I recently had a need for some new professional clothing, and I went from shop to shop in the local mall looking at my options. In every store window were mannequins, white and plastic and slender.Not like me. I’m big boned and curvy. Every time I would see a cute outfit, I would find that when I tried it on it looked nothing like it had on the mannequin.
But then, I was so used to seeing mannequins like these—tall and skinny—that I directed my annoyance at my body, not at the mannequins. The problem was that I was too fat, not that the skinny mannequins had given me an unrealistic idea of what I would look like in the clothing.

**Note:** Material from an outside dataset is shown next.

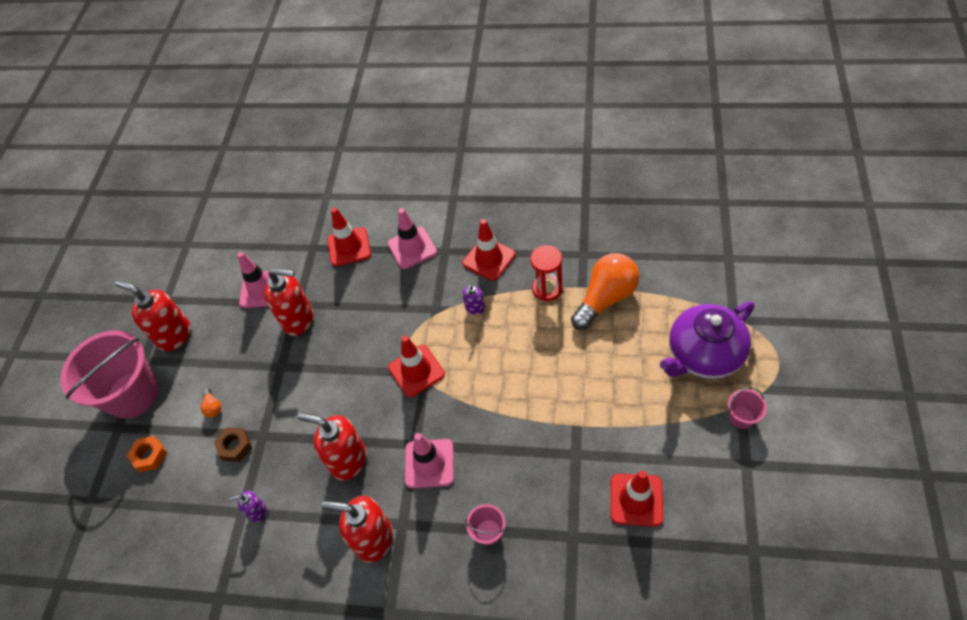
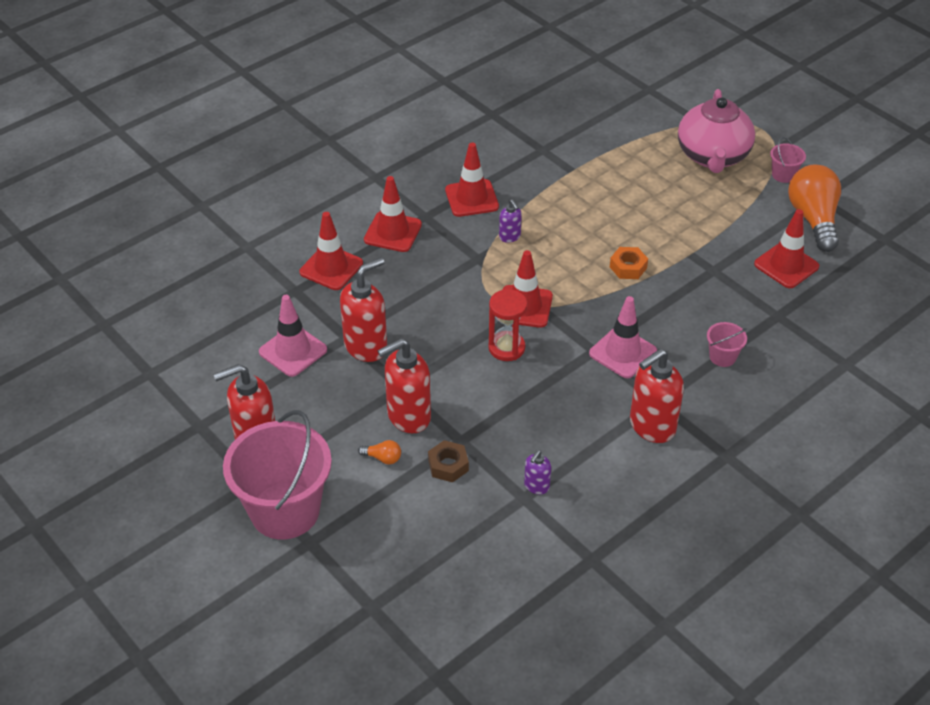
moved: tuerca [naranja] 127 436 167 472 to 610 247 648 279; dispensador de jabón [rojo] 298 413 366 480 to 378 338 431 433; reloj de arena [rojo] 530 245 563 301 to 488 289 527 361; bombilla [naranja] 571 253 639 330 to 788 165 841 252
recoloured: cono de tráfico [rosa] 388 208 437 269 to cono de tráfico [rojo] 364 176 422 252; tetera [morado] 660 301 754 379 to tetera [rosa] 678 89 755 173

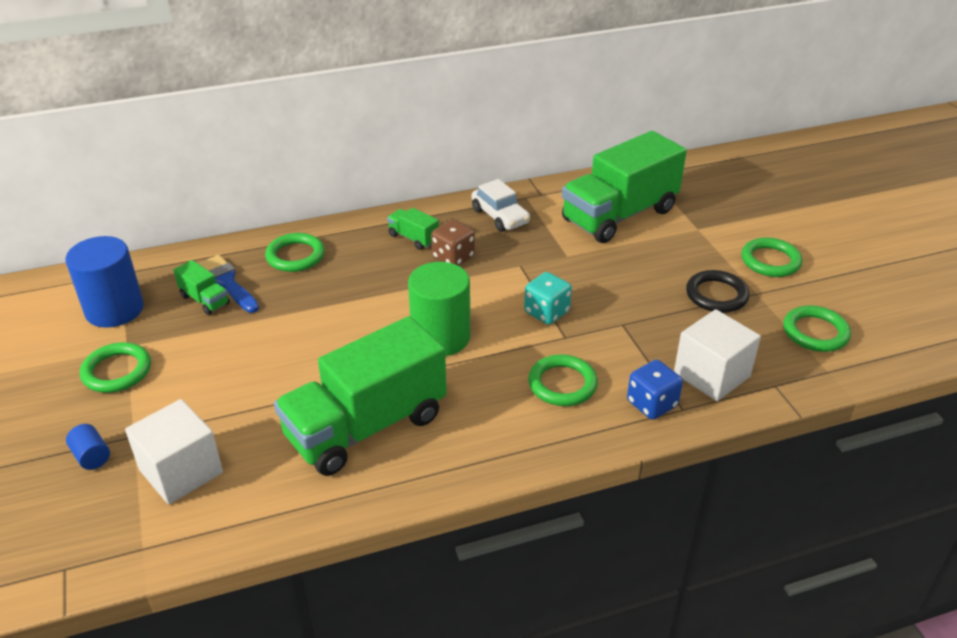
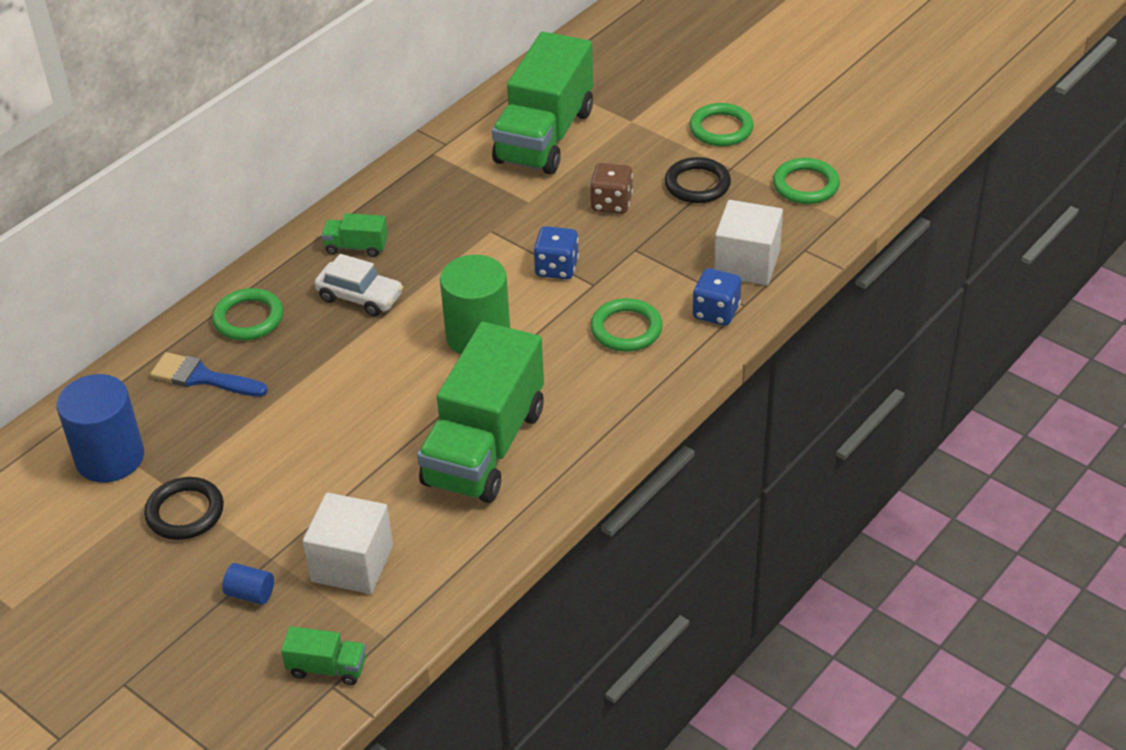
moved: camión [verde] 173 260 230 315 to 281 626 366 685; dado [marrón] 431 220 475 266 to 590 163 633 214; coche [blanco] 472 179 530 232 to 314 254 403 316
recoloured: anillo [verde] 80 342 151 393 to anillo [negro] 144 477 224 540; dado [turquesa] 524 272 572 325 to dado [azul] 533 226 579 279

This changed when I came to a store named Maurice’s. It was then that I stopped and stared. While some of the mannequins in Maurice’s’ store window were the standard type, others were not. These other mannequins, quite simply, looked like me. And that meant so much to me that I quite intentionally patronized that store rather than the others.
This got me thinking.
First, I can’t be the only woman who finds it so very annoying to see a cute outfit on a mannequin only to try it on and find that on my curvy body, it looks nothing like I’d been led to expect. Most mannequins are a size 4 or 6 while the average American woman is a size 14. How are such slender mannequins a good marketing choice? Wouldn’t it be better to give women a realistic idea of what that outfit will look like on their body? It seems that stores with this sort of mannequin sell an ideal, and lead women like me to respond by seeing our bodies as problems to be despised.
And so I have to wonder. What would storefronts look like if the mannequins that filled them actually reflected the true diversity of women, from body type to skin color? If women could look through store windows and know that they would see women like them, how would that effect their body image?